The general feared that Mr Trump would use the conflict to stay in office
The exchange is detailed in an upcoming book by The New Yorker’s Susan Glasser and The New York Times’ Peter Baker next year. The pair interviewed nearly 200 people about Mr Trump’s time in the White House.
The book claims that Gen Milley repeatedly cautioned Mr Trump against provoking Iran, warning him that taking action against the nation – particularly after the 2020 election.
The authors claim that Iran was a frequently discussed topic in White House meeting in the aftermath of the election. Mr Trump was reportedly “willing to do anything to stay in power”.
Mr Trump’s interest in launching a military strike on Iran’s primary nuclear site was the subject of a November New York Times story and appears to have been the culmination of these meetings. Ultimately, Mr Trump was talked out of launching the strike.
According to the book, a meeting that did not involve Mr Trump occurred in which his officials were contemplating attacking the country. Gen Milley allegedly asked “why they were so intent on attacking the country”.
Former Vice President Mike Pence reportedly replied “because they are evil”.
Three days before the Capitol riot, Mr Trump apparently participated in a meeting to discuss the latest nuclear activities in Iran. Gen Milley; Robert O’Brien, the national security adviser; and Secretary of State Mike Pompeo reportedly advised that attacking Iran was not an option.
Mr Trump apparently finally got the message and stopped considering a potential strike.
Gen Milley envisioned two “nightmare scenarios” that Mr Trump would enact as a means to stay in power. The first was by deploying the military to “prevent the legitimate, peaceful transfer of power”. The second was to create an external crisis by striking Iran, allowing Mr Trump to declare emergency powers and stay in power in the event of a war.
Gen Milley told his aides it was Mr Trump’s “Reichstag moment,” comparing the threat to Adolf Hitler’s strategy of creating a crisis to seize power.
Mr Trump has responded to the allegations that he was planning a coup by saying he “never threatened, or spoke about, to anyone, a coup of our Government”.
“If I was going to do a coup, one of the last people I would want to do it with is General Mark Milley,” Mr Trump said. The former president has issued a blanket denial on the myriad books that are being published on his administration, even though Mr Trump sat for interviews for many of the projects.

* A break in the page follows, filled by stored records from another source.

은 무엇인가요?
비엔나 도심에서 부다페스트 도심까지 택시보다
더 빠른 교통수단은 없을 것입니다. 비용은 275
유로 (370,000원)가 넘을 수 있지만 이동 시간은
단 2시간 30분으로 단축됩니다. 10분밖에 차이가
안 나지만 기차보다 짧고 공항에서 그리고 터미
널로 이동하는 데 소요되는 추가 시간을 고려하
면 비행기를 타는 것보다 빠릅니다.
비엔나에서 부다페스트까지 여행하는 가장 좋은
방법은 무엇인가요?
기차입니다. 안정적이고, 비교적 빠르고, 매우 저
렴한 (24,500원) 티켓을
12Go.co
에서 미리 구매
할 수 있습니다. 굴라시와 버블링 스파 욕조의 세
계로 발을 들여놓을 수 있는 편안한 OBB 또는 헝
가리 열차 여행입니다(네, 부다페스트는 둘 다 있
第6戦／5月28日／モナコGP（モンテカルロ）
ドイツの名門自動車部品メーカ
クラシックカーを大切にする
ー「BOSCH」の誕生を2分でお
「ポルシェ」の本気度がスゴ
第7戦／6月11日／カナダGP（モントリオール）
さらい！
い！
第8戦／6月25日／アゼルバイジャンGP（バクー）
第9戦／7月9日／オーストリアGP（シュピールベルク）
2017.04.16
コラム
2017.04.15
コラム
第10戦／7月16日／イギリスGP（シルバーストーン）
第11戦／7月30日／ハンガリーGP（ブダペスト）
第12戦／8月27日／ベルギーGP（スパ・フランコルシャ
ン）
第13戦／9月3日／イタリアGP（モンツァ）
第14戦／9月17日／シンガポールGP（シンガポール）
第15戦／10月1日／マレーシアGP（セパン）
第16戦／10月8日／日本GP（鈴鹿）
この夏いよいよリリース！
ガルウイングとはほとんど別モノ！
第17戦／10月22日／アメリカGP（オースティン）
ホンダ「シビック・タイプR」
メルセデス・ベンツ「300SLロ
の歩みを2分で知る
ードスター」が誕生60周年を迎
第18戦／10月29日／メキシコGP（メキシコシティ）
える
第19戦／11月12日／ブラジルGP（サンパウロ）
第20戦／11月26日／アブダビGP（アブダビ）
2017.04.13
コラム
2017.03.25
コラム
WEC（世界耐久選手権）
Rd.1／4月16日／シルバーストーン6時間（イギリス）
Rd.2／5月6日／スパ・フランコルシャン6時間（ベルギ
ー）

During his time in office, Mr Trump heightened tensions with Iran, primarily through his 2015 decision to rescind the Iran nuclear deal. His administration also enacted harsh new economic sanctions against the nation with the hopes it would force Iran to accept a more restrictive nuclear deal. That strategy ultimately failed.
Following the sanctions, Mr Trump approved of an airstrike that killed Iran’s top general, Qassem Soleimani. That move nearly set off a war between the countries. Ultimately, Iran responded by launching a military strike against US troops in Iraq that injured dozens. Tensions de-escalated following the retaliatory attack, though the relationship between the US and Iran remain rocky at best.